- **WHAT YOU HAVE TO DO**
Copy word for word, please, the lines of the entries below running from the one containing "cartão Conecta PG" to the one containing "المعلومات والخدمات القائمة عليها باعتبارها", both ends included.
DATA SHOWN START
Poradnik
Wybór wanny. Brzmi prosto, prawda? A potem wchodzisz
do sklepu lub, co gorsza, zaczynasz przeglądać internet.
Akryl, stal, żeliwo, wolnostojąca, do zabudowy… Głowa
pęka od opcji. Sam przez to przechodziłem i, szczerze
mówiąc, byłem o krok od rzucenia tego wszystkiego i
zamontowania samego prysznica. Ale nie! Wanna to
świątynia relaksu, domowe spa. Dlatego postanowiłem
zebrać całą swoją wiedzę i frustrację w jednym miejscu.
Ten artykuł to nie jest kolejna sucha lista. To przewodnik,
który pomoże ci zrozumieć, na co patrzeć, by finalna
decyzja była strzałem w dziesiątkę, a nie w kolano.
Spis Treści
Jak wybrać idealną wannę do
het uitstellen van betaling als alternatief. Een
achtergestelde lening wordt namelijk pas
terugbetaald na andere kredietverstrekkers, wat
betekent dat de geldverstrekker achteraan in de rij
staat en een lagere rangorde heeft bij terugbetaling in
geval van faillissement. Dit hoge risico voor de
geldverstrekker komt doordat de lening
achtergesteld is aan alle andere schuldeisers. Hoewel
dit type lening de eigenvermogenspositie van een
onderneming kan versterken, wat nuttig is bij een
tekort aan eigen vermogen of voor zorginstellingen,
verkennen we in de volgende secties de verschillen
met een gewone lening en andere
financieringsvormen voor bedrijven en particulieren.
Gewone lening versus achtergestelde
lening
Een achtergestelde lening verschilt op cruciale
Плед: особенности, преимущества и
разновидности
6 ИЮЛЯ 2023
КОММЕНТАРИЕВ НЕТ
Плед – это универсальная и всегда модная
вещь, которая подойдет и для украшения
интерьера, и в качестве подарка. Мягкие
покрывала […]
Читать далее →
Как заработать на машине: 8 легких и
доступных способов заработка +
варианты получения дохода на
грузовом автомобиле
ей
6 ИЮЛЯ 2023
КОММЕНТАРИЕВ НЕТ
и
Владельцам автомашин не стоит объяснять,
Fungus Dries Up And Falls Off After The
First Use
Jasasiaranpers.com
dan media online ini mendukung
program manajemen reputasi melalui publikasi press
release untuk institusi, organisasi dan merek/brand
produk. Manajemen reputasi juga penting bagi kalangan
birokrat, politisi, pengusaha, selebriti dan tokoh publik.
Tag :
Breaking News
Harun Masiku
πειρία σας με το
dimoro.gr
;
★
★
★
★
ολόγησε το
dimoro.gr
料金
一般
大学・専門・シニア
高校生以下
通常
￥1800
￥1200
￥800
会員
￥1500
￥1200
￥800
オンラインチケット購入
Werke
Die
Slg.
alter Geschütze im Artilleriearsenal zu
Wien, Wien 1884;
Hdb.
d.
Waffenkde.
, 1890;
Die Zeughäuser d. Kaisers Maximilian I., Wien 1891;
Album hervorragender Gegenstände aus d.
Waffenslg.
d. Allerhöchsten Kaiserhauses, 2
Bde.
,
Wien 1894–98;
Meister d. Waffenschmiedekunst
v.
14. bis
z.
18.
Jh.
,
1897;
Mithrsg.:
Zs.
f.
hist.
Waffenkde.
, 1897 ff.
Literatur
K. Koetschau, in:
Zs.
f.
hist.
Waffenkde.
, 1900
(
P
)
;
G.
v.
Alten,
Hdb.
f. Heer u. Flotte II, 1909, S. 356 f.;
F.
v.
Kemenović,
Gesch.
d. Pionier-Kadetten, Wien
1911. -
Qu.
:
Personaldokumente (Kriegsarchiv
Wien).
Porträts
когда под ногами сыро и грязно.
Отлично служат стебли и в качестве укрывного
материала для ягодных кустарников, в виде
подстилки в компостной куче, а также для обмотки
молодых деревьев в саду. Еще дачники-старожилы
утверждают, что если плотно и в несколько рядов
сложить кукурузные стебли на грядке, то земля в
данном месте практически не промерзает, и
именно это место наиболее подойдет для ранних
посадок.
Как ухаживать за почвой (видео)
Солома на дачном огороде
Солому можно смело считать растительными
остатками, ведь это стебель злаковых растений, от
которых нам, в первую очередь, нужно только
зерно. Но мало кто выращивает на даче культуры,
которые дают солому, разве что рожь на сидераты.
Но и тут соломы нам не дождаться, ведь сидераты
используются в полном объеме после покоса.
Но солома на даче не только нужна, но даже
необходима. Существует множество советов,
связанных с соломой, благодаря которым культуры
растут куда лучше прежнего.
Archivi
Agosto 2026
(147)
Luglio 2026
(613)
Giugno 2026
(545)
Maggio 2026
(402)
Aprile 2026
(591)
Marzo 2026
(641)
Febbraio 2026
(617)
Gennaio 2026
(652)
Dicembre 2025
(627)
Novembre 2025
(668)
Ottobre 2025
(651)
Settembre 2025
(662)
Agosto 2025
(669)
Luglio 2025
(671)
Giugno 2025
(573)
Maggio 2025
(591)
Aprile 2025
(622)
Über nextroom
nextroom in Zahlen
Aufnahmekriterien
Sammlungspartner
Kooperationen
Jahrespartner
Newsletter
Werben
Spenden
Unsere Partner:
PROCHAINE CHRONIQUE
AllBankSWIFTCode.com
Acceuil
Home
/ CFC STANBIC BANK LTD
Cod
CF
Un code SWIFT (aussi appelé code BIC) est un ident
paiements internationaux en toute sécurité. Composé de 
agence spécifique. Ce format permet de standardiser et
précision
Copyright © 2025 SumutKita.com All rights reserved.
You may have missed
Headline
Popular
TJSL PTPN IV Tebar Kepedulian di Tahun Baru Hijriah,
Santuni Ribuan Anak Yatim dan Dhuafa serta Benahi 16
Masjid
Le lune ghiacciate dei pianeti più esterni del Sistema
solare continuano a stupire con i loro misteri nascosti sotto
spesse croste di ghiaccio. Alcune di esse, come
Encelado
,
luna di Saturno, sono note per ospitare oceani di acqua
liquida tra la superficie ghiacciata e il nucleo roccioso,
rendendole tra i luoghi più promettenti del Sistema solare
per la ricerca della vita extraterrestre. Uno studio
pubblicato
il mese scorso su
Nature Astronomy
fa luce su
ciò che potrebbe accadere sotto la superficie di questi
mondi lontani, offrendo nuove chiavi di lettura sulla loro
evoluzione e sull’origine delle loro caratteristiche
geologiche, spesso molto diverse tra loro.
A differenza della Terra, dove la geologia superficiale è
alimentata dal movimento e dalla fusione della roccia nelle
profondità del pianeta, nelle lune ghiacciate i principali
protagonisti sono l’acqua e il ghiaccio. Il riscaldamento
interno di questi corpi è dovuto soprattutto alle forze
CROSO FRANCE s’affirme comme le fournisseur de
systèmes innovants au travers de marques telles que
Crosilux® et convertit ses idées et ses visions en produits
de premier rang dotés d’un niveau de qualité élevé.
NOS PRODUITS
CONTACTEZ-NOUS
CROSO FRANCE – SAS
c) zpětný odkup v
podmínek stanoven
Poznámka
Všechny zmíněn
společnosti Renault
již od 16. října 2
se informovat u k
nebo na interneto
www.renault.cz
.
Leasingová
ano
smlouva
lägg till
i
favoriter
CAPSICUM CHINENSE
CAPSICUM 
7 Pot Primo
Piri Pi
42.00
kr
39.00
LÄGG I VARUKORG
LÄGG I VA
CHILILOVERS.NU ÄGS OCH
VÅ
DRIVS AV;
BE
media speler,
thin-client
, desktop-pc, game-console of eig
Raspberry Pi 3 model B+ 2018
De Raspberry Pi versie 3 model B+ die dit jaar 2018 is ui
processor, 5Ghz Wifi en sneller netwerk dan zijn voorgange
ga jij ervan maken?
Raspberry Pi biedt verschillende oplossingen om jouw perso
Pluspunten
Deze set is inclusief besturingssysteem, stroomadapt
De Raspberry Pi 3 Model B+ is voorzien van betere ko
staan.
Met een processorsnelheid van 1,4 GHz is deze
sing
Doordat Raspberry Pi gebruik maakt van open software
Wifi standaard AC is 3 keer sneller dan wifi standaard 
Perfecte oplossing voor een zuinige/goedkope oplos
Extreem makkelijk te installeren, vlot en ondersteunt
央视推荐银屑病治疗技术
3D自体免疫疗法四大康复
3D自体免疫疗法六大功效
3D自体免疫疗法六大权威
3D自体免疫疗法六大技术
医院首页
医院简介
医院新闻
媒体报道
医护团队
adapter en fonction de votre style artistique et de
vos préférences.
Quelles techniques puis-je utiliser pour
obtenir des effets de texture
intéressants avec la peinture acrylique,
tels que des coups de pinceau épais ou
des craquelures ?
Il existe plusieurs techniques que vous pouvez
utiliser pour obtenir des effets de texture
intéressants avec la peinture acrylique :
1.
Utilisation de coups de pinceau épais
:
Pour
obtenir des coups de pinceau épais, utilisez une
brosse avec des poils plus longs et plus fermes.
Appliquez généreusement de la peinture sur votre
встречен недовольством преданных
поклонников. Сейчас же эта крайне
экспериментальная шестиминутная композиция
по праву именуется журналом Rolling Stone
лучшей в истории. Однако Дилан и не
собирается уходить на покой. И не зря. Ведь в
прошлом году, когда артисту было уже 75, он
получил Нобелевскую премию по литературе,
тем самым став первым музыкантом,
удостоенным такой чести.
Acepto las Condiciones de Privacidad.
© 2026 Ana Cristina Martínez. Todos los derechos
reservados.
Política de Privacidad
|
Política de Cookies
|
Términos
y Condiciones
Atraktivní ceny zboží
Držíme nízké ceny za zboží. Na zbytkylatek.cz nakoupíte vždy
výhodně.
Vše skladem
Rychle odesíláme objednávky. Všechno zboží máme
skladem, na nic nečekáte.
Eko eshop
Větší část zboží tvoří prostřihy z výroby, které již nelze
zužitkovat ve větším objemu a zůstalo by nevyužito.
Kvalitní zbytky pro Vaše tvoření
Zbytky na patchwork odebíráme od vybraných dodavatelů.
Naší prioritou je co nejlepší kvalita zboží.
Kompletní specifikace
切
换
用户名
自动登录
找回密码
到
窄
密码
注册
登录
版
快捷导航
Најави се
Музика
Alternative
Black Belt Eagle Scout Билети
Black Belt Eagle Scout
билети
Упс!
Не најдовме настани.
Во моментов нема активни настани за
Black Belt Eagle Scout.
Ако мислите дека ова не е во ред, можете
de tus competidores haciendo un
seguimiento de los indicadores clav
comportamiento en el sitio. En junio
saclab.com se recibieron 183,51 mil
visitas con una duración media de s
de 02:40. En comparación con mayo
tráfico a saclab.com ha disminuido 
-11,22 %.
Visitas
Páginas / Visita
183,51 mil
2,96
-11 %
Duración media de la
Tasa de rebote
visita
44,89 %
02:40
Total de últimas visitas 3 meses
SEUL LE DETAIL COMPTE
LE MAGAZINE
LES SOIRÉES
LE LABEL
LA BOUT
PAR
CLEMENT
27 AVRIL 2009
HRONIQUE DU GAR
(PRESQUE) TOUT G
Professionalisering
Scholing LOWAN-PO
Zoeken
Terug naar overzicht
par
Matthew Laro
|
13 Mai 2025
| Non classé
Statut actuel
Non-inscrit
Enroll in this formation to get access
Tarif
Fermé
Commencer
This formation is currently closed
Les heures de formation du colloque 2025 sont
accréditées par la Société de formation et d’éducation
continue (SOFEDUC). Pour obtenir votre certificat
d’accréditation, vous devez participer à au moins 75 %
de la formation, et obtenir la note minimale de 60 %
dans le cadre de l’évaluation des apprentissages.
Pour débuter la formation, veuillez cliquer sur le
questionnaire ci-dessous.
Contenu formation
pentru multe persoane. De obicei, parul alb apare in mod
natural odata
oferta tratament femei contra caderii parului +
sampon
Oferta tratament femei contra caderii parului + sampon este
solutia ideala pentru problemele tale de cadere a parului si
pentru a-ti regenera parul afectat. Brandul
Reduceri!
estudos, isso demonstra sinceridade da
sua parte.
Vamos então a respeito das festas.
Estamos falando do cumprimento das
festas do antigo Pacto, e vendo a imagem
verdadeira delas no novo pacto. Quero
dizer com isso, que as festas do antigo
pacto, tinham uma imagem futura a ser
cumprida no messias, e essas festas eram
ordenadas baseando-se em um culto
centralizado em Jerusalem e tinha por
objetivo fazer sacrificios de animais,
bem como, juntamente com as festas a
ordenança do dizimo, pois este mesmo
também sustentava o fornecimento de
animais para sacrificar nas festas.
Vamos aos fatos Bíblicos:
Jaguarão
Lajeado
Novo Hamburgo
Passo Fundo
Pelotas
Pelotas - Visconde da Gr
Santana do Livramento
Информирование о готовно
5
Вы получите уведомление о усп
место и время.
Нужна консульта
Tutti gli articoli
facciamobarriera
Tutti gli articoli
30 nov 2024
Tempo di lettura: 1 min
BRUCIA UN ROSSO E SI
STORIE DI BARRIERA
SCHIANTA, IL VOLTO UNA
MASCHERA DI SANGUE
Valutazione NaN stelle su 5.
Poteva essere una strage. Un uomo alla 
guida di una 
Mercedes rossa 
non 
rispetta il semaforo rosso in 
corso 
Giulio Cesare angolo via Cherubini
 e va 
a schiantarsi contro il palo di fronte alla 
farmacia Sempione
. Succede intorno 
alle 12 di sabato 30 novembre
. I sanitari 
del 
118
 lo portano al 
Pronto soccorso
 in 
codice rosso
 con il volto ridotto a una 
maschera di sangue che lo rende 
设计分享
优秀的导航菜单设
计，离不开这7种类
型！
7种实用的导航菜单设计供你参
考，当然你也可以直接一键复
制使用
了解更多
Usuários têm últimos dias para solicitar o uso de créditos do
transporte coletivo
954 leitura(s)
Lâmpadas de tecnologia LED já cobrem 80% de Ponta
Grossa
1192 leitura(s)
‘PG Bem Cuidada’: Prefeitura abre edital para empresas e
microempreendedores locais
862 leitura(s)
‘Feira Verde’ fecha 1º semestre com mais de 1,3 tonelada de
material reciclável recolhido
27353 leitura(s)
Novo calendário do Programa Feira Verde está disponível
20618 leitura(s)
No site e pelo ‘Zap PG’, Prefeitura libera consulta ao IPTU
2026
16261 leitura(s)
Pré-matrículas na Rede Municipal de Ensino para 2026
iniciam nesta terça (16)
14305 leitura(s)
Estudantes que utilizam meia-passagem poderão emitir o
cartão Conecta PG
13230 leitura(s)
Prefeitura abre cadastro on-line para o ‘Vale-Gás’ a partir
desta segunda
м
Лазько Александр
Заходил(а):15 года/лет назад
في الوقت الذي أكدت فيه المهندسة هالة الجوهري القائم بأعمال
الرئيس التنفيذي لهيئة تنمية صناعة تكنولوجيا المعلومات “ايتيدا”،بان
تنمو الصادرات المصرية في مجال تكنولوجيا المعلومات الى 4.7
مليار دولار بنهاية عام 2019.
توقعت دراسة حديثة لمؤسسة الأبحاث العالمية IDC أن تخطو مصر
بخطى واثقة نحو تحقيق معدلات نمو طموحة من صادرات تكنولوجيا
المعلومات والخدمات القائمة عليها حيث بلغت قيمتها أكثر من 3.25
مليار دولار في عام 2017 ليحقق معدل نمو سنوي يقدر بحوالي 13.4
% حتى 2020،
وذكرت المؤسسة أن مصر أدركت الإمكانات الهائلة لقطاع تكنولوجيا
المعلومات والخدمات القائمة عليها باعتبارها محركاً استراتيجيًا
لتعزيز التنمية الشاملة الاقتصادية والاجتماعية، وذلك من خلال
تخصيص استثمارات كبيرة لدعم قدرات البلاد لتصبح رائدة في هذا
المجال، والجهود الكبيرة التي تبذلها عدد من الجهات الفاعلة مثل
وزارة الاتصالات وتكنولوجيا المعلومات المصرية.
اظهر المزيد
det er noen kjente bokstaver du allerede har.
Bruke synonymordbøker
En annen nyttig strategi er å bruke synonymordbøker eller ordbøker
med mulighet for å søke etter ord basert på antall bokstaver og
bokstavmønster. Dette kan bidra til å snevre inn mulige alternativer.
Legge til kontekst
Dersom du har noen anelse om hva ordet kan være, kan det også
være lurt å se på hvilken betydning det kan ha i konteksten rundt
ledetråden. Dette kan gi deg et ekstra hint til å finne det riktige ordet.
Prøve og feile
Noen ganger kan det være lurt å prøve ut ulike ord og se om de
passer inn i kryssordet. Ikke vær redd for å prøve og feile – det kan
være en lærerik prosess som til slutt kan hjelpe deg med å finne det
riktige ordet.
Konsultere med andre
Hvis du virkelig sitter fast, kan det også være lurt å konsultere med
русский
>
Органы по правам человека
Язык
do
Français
DATA SHOWN END
- **SOLUTION TO THIS EXERCISE**
cartão Conecta PG
13230 leitura(s)
Prefeitura abre cadastro on-line para o ‘Vale-Gás’ a partir
desta segunda
м
Лазько Александр
Заходил(а):15 года/лет назад
في الوقت الذي أكدت فيه المهندسة هالة الجوهري القائم بأعمال
الرئيس التنفيذي لهيئة تنمية صناعة تكنولوجيا المعلومات “ايتيدا”،بان
تنمو الصادرات المصرية في مجال تكنولوجيا المعلومات الى 4.7
مليار دولار بنهاية عام 2019.
توقعت دراسة حديثة لمؤسسة الأبحاث العالمية IDC أن تخطو مصر
بخطى واثقة نحو تحقيق معدلات نمو طموحة من صادرات تكنولوجيا
المعلومات والخدمات القائمة عليها حيث بلغت قيمتها أكثر من 3.25
مليار دولار في عام 2017 ليحقق معدل نمو سنوي يقدر بحوالي 13.4
% حتى 2020،
وذكرت المؤسسة أن مصر أدركت الإمكانات الهائلة لقطاع تكنولوجيا
المعلومات والخدمات القائمة عليها باعتبارها محركاً استراتيجيًا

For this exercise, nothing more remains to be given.